Beginner traders often struggle to trade profitably due to a lack of experience or a viable trading strategy. Many expert traders agree that there are certain steps that beginner traders should take to become profitable traders. Let’s discuss these steps one by one:
1- Determine your trading style
The first step you should take in your trading career is to determine your style of trading. You can choose to perform day trading, swing trading, position trading, or algorithmic trading. Depending on the market situation, your trading objective, and the time you commit to trading, you can adopt any of the trading styles, but it is better to stick to one trading style and execute strategies accordingly.
You should carefully consult with different forex brokers and crypto brokers to ensure that the broker provides the services that suit your style of trading.
2- Select the financial instrument you want to trade
Many types of securities available for trading, which includes forex, stocks, ETFs, Futures, etc. Most beginners start their trading journeys from stock trading before stepping into the forex market. However, there is no fixed rule; if you feel excited about trading instruments other than stocks, you can start forex trading, crypto trading, or commodity trading as well.
There are plenty of financial instruments available for trading. You can choose forex, stock CFDs, equity indices, commodity trading, and precious metals, etc. Each financial instrument has its own properties and characteristics, so you must understand the market and the financial instrument you are trading to achieve better trading results.
3- Learn technical and fundamental analysis
While trading, you will be using technical and fundamental analysis to analyze the market and enter and exit trades. Fundamental analysis includes analyzing the economic, political, and many other factors that influence the price of the asset. To do fundamental analysis, you should keep an eye on the important events in the economic calendar, news, economic reports, and data releases. In case you are trading stocks, you can do fundamental analysis by studying the financial statements and data releases of the company you are analyzing. Many investors analyze the financial statements to calculate the intrinsic value of the stock to determine whether the stock is overvalued or undervalued.

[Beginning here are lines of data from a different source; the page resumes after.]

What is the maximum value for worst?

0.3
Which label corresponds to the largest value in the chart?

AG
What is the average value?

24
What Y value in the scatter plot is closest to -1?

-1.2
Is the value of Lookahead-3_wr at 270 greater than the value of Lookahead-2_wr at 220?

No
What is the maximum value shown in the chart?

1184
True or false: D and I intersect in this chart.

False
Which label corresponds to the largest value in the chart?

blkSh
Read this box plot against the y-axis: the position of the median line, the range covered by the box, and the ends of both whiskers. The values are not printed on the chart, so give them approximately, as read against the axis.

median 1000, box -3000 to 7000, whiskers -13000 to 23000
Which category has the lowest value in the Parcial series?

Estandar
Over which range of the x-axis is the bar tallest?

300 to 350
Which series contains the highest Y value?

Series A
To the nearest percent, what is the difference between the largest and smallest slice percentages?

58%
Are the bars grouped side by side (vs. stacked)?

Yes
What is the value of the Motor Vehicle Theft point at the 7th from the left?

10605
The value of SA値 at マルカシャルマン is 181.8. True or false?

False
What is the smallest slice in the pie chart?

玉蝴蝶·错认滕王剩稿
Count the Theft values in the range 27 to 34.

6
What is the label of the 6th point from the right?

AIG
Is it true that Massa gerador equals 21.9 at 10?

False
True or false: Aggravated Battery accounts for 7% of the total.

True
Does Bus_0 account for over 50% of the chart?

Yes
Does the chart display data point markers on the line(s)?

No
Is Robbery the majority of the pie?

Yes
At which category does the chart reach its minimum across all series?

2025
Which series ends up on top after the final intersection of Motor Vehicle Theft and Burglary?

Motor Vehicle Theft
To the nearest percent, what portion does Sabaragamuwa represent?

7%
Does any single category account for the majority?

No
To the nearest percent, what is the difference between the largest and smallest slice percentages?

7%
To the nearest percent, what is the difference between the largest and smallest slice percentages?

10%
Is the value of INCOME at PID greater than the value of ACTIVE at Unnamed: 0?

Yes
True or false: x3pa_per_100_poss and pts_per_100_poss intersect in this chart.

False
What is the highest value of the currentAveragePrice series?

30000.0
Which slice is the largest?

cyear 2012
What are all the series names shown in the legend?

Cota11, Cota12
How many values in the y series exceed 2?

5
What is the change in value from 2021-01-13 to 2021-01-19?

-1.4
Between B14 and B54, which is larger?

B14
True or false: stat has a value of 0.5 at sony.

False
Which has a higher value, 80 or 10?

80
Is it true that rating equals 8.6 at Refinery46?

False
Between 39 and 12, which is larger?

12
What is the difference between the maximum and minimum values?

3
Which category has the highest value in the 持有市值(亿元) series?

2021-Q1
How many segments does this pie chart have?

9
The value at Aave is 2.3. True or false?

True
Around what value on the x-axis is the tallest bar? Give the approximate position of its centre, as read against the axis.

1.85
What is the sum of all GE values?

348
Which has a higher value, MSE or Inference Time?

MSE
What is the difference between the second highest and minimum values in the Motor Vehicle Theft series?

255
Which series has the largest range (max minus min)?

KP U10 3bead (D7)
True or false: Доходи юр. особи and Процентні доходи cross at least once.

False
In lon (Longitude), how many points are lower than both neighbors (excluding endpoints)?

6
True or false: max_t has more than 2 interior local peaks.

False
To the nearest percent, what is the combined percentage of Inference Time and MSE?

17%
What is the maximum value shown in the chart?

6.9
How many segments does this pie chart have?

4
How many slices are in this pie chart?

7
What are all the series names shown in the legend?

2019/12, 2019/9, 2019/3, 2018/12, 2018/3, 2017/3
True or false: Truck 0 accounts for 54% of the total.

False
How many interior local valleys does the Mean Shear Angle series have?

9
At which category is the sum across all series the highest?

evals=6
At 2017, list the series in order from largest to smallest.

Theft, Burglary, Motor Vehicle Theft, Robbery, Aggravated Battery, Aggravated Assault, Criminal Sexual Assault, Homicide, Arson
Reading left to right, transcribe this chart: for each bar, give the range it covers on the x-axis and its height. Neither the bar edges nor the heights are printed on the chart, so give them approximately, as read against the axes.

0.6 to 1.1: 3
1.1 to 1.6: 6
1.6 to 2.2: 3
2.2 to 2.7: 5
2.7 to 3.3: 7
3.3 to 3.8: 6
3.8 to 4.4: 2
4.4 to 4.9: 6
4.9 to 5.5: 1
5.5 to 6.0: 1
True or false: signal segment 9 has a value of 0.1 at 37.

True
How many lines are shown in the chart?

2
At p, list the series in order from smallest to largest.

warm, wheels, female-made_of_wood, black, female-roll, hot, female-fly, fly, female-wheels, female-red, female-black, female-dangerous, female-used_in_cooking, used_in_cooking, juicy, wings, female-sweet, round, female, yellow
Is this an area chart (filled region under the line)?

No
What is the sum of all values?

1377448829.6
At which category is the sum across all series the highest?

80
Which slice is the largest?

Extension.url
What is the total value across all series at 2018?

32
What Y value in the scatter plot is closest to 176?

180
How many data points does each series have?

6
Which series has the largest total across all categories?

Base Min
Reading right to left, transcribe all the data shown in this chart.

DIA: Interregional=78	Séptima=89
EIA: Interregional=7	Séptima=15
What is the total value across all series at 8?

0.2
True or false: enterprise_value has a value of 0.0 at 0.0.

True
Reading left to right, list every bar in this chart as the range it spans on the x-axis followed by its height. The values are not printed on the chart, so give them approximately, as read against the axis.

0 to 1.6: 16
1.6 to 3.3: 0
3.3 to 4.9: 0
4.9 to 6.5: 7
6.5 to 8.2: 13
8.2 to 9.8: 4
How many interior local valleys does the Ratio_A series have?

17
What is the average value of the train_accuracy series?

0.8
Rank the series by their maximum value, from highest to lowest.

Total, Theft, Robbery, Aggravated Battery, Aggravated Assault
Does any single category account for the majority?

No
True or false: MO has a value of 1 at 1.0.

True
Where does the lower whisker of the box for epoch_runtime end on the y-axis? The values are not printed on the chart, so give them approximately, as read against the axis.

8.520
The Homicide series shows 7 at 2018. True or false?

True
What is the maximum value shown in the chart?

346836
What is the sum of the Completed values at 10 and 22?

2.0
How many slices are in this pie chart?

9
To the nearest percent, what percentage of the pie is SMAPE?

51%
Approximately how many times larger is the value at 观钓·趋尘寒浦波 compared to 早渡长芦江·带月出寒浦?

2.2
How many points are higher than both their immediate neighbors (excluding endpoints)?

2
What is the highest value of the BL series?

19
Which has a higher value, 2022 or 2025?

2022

You can also trade forex and stock markets using technical analysis. Technical analysis includes studying price action on charts and the use of technical indicators that aid traders to determine the trend, or the activity in the stock market. To perform technical analysis, you need to understand price action charts and apply technical indicators to determine the exit and entry points of your trade. Before adopting any technical analysis strategy, you must test it using price charts from the past data and validate its effectiveness.
Many online brokers offer technical and fundamental analysis guides which you can use to improve your trading.
4- Follow risk management principles
Risk management is one of the most important components of sound and profitable trading. All trading experts stress the need to follow risk management principles so that in the event of unfavorable trade, your losses can be limited to your specified level. As a beginner trader, you should risk no more than 1% of your account on any single trade. This will ensure that if a trade doesn’t go your way, you will only lose 1% of your account.
You should always apply a stop-loss point while trading, which will act as insurance against a big or uncontrollable loss. Also, you must also ensure that the trade you undertake has a risk-reward ratio of at least 1:2, which means that you should only enter those trades in which you expect to earn at least twice what you are risking.
Beginner traders should invest most of their time learning trading strategies and understanding the markets. As a beginner trader, you can test your strategies and refine your skills using a demo trading account. You should learn technical and fundamental analysis and follow risk management principles as these are elementary steps that every trader should adopt before assuming trading.